Exercise data:
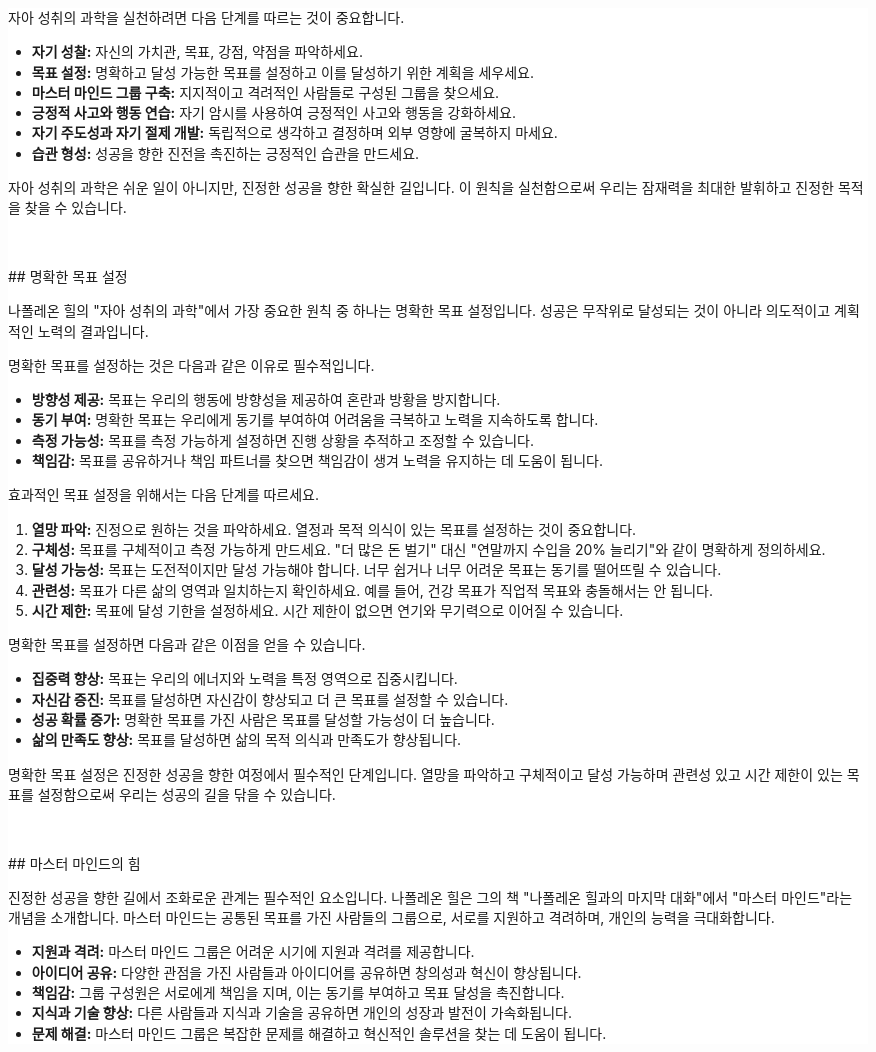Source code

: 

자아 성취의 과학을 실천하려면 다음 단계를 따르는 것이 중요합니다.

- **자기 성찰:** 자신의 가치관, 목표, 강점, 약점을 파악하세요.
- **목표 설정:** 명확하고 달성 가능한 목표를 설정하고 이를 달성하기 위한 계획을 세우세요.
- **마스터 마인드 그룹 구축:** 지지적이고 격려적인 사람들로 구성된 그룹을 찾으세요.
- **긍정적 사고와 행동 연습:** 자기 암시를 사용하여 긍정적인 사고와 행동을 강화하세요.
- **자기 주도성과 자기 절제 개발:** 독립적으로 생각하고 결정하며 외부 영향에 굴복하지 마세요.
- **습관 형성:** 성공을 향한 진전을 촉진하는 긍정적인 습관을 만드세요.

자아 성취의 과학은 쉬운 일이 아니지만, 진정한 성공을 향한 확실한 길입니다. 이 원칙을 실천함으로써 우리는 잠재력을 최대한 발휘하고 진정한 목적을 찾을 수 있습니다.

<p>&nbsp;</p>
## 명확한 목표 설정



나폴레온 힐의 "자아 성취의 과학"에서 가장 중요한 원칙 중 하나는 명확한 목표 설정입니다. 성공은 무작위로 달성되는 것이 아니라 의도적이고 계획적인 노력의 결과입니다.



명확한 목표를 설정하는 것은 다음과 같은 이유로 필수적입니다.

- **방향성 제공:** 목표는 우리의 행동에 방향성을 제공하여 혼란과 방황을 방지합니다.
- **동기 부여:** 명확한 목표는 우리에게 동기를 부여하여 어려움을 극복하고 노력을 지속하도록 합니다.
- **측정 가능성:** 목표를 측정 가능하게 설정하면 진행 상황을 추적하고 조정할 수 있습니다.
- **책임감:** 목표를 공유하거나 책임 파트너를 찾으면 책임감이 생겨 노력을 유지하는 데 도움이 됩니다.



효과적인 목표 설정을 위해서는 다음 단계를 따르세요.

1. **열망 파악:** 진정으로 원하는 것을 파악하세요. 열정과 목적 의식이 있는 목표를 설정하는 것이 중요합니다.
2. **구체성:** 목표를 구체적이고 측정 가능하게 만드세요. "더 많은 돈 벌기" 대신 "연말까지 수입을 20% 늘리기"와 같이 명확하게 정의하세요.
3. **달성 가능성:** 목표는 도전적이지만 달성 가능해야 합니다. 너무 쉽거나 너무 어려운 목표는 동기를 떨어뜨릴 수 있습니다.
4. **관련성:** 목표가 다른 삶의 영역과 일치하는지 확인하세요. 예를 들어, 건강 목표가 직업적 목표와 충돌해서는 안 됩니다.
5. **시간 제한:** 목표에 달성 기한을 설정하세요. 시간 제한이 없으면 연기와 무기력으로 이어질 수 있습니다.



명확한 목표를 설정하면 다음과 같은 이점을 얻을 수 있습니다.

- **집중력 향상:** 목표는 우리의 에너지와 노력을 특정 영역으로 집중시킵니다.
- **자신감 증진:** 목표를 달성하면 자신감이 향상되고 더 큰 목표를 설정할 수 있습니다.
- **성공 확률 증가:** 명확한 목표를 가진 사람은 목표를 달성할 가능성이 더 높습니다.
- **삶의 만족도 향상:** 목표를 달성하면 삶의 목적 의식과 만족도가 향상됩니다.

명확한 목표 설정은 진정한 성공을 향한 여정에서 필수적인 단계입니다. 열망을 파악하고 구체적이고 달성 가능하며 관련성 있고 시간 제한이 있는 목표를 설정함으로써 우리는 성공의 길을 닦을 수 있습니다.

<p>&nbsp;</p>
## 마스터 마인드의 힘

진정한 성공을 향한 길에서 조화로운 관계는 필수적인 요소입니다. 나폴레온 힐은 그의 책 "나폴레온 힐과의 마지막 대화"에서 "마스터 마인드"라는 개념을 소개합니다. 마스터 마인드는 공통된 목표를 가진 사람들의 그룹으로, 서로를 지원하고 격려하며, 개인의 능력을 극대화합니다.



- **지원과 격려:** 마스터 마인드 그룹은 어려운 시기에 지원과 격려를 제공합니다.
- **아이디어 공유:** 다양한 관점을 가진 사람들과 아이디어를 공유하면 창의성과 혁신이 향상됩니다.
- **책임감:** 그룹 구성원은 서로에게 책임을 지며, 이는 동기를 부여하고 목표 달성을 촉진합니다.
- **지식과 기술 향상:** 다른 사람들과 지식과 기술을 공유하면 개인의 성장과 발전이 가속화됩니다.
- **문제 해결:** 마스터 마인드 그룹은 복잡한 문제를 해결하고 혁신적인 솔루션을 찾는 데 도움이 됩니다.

Problem statement: Reproduce exactly the line that holds "- **집중력 향상:**", then every line after it, ending with the final line of the records above.

Expected answer:
- **집중력 향상:** 목표는 우리의 에너지와 노력을 특정 영역으로 집중시킵니다.
- **자신감 증진:** 목표를 달성하면 자신감이 향상되고 더 큰 목표를 설정할 수 있습니다.
- **성공 확률 증가:** 명확한 목표를 가진 사람은 목표를 달성할 가능성이 더 높습니다.
- **삶의 만족도 향상:** 목표를 달성하면 삶의 목적 의식과 만족도가 향상됩니다.

명확한 목표 설정은 진정한 성공을 향한 여정에서 필수적인 단계입니다. 열망을 파악하고 구체적이고 달성 가능하며 관련성 있고 시간 제한이 있는 목표를 설정함으로써 우리는 성공의 길을 닦을 수 있습니다.

<p>&nbsp;</p>
## 마스터 마인드의 힘

진정한 성공을 향한 길에서 조화로운 관계는 필수적인 요소입니다. 나폴레온 힐은 그의 책 "나폴레온 힐과의 마지막 대화"에서 "마스터 마인드"라는 개념을 소개합니다. 마스터 마인드는 공통된 목표를 가진 사람들의 그룹으로, 서로를 지원하고 격려하며, 개인의 능력을 극대화합니다.



- **지원과 격려:** 마스터 마인드 그룹은 어려운 시기에 지원과 격려를 제공합니다.
- **아이디어 공유:** 다양한 관점을 가진 사람들과 아이디어를 공유하면 창의성과 혁신이 향상됩니다.
- **책임감:** 그룹 구성원은 서로에게 책임을 지며, 이는 동기를 부여하고 목표 달성을 촉진합니다.
- **지식과 기술 향상:** 다른 사람들과 지식과 기술을 공유하면 개인의 성장과 발전이 가속화됩니다.
- **문제 해결:** 마스터 마인드 그룹은 복잡한 문제를 해결하고 혁신적인 솔루션을 찾는 데 도움이 됩니다.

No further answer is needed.